I have to be honest and say that I completely failed at my daily readings this week. I was all out of sorts on Monday and it completely broke the pattern. I have however caught up this afternoon, so I can share a brief reflection from Paula Gooder’s The Meaning is in the Waiting with you now.
The focus for this week was on the prophets, whose words seem to speak of what was to unfold within the space of a few generations AND of what came to pass with the birth of Jesus AND of the restoration and recreation that we still await. By reminding us of the prophets, Advent “invites us to inhabit a swirl of time that stretches forwards and backwards but by doing so anchors us in the present” and so to think about what we have waited for and what we are still waiting for.
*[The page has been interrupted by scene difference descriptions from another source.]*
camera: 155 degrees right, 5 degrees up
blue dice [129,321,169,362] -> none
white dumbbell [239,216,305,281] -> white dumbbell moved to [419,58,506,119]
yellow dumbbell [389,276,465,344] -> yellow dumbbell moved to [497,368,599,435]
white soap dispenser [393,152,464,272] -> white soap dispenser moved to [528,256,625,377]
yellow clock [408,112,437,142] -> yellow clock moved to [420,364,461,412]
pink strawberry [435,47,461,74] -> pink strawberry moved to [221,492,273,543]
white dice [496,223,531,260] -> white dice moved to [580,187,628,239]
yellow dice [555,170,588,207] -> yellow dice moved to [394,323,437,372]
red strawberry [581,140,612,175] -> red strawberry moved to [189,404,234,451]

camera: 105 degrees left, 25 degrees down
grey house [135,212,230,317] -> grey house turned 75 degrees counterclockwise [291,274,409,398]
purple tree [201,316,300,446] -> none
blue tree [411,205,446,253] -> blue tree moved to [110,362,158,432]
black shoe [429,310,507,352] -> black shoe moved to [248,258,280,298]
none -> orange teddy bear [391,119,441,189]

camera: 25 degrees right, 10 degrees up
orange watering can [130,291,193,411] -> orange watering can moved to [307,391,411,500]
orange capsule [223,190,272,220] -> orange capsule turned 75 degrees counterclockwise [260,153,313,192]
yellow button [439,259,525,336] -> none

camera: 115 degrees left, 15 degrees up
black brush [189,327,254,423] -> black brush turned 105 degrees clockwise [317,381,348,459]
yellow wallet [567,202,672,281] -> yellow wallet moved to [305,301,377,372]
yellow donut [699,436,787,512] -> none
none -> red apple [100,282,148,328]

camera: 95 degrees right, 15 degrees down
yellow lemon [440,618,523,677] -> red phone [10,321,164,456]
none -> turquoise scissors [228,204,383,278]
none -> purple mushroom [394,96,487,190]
We focus on the messianic prophecies at Christmas, but another popular set of prophecies concerns what we call the end times. We often interpret these as referring only to a future moment, but then we can find ourselves falling into a very passive kind of waiting. The end times these prophecies describe are characterised by peace and justice, and we can don’t have to wait for those things, we can celebrate and create them. Love, forgiveness, generosity…”these are all end time moments, breaking into our world now”.
As Gooder says in the introduction to her book, Advent is the wait for a child, and that is a very active form of waiting, with preparations to be made and futures to be imagined. We should also be active, not only in our wait for Christmas, but also in our wait for all that has been promised, as we enter into the mad swirl of time.